Митрич на секунду замолк, словно собираясь с новыми силами. Лихо смотрела не отрываясь, на человека, которого она знала долгое время. И в её душе, извечное сострадание, и благодарность к нему, перемешивалось с новым чувством. С, пока ещё не оформившимся до должной кондиции, отвращением. Несильным, нечётким, но - отвращением. К наркоторговцам, как и к другой человеческой мрази, сохранившимся и после Сдвига: она испытывала безграничную и законченную ненависть. Пойманного в Суровцах толкача дури, даже если он не пытался никому впарить ни крошки своего зелья - вешали публично, и без всяких проволочек. А уже если пытался... Лихо, не страдавшая излишней чувствительностью по отношению к суровой реальности будней, никогда не стала бы лишний раз, без надобности вспоминать некоторые эпизоды профилактики, проводимой по отношению к продавцам цветной смерти. Андреич правил Суровцами стальной рукой. И в подавляющем большинстве решений, касающихся безопасности их общего дома, Лихо была с ним целиком и полностью согласна.
- А когда меня Всплеском накрыло. - Митрич продолжил свою исповедь.- Я как будто заново родился. Понимаю, звучит банально, заезжено. Но это так. Я лежу, как бревно, хожу под себя, меня кормят с ложки. Но я нужен. Не для того, чтобы купить у меня дозу, и вмазаться по-быстрому. Не для того, чтобы медленно умирать, а для того - чтобы жить. А-а, не хотел пафоса, да ведь не сказать по-другому...
Лихо смотрела на него, как будто её взгляд притягивало магнитом, и прекратить эту жутковатую игру в "гляделки", было выше её сил. Калека встретился с ней глазами, и отвёл их.

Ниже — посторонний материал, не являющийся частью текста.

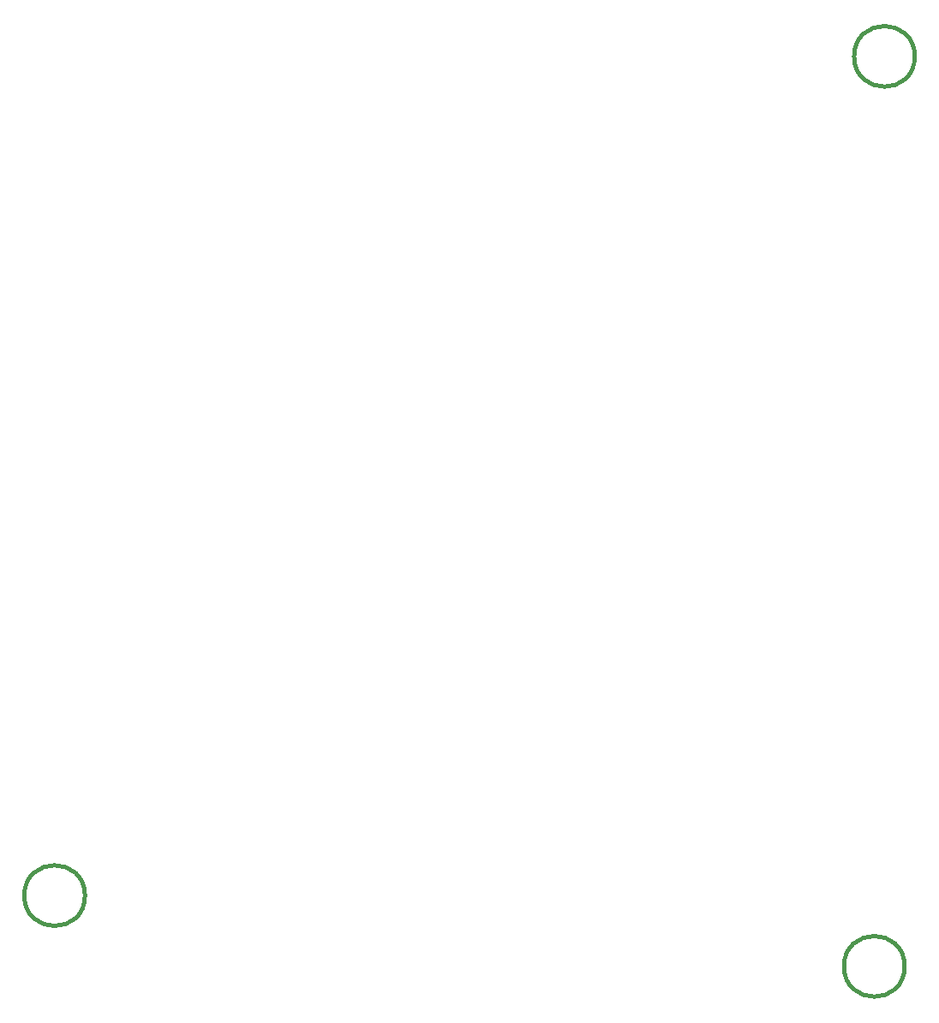
<source format=gbr>
%FSLAX34Y34*%
G04 Gerber Fmt 3.4, Leading zero omitted, Abs format*
G04 (created by PCBNEW (2014-jan-25)-product) date Wed 30 Apr 2014 08:14:39 PM MDT*
%MOIN*%
G01*
G70*
G90*
G04 APERTURE LIST*
%ADD10C,0.003937*%
%ADD11C,0.015000*%
G04 APERTURE END LIST*
G54D10*
G54D11*
X43306Y-47047D02*
G75*
G03X43306Y-47047I-1181J0D01*
G74*
G01*
X75590Y-14370D02*
G75*
G03X75590Y-14370I-1181J0D01*
G74*
G01*
X75196Y-49803D02*
G75*
G03X75196Y-49803I-1181J0D01*
G74*
G01*
M02*

</source>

- Не смотри так, красивая... Я это разговор себе столько раз представлял, без счёта. А всё равно, всё не так, и слова вроде бы те, а на душе погано. Я у тебя не отпущения грехов прошу. Ты не святой отец, да и не верю я в это - честно говоря. Что бы со мной не случилось - не верю... Будут там наверху нас наизнанку выворачивать, по грехам шерстя, или просто сгниём где попало - не знаю. Мне всё равно. Мне другое маетно, другое!
Митрич выкрикнул последние слова во весь голос, не сдержавшись, и в комнату встревожено заглянула Мария Сергеевна. "Индикатор Всплеска" слабо улыбнулся, успокаивая её, давая понять, что ничего опасного не происходит. Она закрыла дверь, что-то успокаивающе говоря прибежавшему из прихожей охраннику, строго проинструктированному Глыбой, реагировать на каждое шевеление Митрича. Верзила так же неразборчиво буркнул в ответ, но в комнату не сунулся.

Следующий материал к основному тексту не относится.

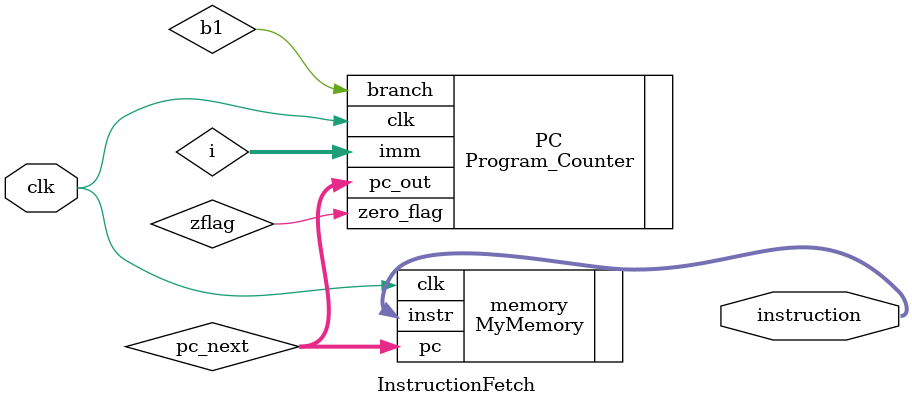
<source format=sv>
module InstructionFetch(
    input bit clk,            
    output bit [31:0] instruction 
);

    bit signed [31:0] i;          
    bit b1;              
    bit zflag;          
    bit [31:0] pc_out;
	 bit [31:0] pc_next; 

    Program_Counter PC (
        .clk(clk),
        .branch(b1),      
        .imm(i), 
		  .zero_flag(zflag),
        .pc_out(pc_next)     
    );


    MyMemory memory (
       .clk(clk),
       .pc(pc_next),
       .instr(instruction)
    );

endmodule

</source>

- Извини, наболело... - На лбу Митрича блестели крупные капли пота, и Лихо, почти не раздумывая, взяла лежащее на тумбочке полотенце, и вытерла их. - Я не думал, что придётся сегодня разговаривать. Думал протянуть ещё какое-то время. Но - не получится...

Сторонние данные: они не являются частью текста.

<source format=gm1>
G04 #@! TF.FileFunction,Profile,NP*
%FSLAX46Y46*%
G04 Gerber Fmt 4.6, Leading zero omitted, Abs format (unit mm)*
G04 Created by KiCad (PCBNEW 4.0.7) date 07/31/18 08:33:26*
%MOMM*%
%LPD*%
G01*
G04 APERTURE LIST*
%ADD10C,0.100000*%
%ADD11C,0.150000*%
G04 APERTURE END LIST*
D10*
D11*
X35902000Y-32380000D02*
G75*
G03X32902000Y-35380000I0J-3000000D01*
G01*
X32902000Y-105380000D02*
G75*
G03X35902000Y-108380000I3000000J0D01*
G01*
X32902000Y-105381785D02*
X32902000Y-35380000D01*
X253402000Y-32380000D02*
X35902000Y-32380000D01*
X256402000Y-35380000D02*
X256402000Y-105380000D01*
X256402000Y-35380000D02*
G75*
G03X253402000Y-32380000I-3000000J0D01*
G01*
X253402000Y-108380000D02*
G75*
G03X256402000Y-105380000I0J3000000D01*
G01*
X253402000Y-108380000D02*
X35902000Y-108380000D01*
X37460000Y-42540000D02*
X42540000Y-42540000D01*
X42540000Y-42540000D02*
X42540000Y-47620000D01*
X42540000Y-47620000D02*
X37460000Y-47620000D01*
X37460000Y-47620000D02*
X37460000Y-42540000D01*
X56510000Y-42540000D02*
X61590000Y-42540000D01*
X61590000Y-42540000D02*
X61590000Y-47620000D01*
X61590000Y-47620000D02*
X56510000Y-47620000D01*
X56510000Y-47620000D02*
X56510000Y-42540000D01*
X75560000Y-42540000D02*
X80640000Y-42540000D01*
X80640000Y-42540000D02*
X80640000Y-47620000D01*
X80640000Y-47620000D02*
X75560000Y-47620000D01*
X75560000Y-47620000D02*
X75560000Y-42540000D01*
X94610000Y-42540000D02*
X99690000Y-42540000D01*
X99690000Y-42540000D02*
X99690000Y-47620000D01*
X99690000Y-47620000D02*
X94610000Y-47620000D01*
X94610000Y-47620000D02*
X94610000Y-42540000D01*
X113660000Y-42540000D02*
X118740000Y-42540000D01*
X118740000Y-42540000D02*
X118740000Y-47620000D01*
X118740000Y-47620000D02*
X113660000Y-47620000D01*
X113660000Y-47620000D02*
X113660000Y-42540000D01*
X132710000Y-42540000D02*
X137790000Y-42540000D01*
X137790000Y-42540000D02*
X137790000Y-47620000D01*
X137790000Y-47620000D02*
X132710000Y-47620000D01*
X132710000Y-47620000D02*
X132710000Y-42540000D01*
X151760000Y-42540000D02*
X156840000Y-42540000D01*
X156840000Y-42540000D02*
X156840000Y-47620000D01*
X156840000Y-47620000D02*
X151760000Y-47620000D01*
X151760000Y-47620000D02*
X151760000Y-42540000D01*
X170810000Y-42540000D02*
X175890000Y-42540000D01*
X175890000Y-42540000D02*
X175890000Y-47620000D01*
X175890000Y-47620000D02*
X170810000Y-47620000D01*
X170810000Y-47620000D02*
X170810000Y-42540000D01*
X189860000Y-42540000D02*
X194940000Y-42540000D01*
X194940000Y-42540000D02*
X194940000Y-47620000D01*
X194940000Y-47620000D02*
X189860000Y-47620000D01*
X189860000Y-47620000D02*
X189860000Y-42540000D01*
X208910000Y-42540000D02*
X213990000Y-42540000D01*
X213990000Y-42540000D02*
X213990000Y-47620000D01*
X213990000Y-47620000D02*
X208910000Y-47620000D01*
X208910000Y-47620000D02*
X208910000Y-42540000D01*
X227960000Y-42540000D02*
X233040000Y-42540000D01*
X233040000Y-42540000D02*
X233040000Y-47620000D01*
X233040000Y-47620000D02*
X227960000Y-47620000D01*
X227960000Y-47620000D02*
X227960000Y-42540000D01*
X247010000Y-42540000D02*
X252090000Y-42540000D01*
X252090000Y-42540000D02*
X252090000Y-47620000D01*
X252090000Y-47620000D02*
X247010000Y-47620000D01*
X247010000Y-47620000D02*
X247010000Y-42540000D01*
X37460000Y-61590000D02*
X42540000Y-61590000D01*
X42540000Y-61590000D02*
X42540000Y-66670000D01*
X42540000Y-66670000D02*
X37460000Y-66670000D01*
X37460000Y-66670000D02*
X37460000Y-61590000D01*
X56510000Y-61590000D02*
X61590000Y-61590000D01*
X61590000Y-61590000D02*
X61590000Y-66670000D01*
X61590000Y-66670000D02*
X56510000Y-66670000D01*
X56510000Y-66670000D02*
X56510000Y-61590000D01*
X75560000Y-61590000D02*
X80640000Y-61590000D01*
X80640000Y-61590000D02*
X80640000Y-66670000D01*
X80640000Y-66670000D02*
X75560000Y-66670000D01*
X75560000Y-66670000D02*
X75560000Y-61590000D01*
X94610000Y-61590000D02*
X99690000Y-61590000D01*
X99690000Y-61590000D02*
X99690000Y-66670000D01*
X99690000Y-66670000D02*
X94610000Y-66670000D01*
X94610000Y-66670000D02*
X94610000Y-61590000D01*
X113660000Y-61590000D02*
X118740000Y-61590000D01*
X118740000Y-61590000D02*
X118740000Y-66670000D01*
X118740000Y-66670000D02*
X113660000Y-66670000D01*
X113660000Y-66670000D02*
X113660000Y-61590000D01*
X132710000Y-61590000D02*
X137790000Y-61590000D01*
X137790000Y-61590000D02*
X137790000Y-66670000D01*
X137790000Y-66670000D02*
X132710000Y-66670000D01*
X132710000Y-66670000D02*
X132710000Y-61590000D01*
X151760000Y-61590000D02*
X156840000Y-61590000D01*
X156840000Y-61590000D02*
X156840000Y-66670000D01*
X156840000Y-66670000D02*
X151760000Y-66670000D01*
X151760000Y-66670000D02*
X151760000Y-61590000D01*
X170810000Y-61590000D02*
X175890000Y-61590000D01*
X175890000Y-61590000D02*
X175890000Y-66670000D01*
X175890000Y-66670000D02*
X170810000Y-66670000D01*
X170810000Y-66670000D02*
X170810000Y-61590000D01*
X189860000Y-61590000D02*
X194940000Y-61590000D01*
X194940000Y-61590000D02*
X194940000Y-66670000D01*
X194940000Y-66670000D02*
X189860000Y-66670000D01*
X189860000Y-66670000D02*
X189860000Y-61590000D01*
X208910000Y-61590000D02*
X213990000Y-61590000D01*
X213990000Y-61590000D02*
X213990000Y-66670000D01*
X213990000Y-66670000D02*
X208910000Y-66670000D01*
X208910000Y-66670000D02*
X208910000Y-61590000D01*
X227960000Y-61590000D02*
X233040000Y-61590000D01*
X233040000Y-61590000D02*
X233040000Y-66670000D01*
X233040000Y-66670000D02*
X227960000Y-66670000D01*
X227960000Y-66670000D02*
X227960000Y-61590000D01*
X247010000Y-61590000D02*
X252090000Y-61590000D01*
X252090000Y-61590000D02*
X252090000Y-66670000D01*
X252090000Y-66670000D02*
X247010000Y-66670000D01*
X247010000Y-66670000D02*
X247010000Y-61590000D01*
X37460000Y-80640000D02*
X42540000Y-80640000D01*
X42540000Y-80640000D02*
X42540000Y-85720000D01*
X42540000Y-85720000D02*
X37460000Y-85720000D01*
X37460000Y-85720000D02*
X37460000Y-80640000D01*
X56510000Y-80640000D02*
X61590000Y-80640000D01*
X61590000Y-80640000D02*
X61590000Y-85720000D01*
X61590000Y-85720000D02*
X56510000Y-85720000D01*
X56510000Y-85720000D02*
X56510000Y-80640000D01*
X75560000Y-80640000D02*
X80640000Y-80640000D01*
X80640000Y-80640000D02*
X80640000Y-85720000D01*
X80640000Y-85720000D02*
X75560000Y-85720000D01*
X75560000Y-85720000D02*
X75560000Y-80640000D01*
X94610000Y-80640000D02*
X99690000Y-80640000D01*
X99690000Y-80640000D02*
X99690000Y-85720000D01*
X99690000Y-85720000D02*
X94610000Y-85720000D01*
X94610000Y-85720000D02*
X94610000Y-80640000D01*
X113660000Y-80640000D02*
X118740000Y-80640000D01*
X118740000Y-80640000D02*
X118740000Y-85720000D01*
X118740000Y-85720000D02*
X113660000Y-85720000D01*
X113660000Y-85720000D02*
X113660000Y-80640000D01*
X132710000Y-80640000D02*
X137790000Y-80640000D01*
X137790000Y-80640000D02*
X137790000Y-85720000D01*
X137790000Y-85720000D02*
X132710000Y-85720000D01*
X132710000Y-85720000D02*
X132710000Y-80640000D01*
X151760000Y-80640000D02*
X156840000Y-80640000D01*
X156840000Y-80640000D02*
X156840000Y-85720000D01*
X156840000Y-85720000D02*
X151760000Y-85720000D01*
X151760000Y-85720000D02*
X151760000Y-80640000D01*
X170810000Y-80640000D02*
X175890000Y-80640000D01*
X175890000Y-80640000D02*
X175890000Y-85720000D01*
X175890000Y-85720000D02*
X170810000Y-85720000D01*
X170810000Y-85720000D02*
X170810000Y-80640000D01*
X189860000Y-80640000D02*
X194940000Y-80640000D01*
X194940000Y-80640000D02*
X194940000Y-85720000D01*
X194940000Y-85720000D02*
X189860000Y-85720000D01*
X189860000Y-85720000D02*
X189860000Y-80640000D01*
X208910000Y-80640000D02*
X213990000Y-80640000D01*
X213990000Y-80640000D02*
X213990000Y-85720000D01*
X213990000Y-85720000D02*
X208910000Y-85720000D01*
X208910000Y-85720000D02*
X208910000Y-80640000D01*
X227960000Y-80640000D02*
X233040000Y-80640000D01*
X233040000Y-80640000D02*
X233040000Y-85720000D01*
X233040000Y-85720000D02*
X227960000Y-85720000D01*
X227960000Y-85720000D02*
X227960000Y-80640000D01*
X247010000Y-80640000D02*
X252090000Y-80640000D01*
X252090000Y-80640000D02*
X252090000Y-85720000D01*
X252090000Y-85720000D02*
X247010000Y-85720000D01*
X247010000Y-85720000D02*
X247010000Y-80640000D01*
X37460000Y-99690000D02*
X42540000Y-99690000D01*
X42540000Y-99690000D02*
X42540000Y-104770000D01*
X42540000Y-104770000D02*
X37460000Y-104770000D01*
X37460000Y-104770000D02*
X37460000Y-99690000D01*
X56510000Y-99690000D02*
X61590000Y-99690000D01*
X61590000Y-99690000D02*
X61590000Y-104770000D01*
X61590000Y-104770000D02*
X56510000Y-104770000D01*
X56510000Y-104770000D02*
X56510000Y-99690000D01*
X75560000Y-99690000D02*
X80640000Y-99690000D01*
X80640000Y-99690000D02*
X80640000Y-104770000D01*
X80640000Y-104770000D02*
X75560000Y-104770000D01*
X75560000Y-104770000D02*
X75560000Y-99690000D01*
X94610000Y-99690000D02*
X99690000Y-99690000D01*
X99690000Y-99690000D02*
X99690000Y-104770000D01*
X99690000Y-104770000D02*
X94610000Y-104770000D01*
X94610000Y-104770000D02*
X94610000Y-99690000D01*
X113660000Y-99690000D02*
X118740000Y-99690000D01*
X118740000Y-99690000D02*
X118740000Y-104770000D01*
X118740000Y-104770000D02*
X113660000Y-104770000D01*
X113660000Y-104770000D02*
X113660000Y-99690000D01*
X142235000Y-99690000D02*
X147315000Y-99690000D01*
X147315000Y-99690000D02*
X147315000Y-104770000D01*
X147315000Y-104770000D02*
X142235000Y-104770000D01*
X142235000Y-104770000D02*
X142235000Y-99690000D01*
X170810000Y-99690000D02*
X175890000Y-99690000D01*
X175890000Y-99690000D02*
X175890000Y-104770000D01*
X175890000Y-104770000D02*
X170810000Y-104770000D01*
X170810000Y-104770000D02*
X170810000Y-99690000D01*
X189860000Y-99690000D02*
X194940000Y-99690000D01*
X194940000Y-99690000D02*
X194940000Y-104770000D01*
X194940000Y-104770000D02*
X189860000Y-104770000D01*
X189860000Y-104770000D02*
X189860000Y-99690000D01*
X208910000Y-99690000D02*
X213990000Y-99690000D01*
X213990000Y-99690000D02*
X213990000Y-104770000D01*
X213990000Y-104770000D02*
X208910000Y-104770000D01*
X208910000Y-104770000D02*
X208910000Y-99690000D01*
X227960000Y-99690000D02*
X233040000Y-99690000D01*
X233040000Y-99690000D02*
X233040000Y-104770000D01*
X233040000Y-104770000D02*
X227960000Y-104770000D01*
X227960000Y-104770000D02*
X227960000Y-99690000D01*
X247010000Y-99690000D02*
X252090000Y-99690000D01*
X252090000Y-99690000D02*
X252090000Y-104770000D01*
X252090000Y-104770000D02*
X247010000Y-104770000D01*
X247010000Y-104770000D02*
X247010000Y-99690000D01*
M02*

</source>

- Почему? - Лихо спросила негромко, чувство отвращения притупилось - всё-таки слишком много этот абсолютно беспомощный человек сделал для того, что бы их небольшой островок относительной справедливости и стабильности - жил до сих пор.
- Потому, что я больше ничего не чувствую... - Так же негромко ответил калека. - Ничего, понимаешь? Внутри пустота. И это не метафора, не поэтическая красивость. Это конец. Я бесполезен.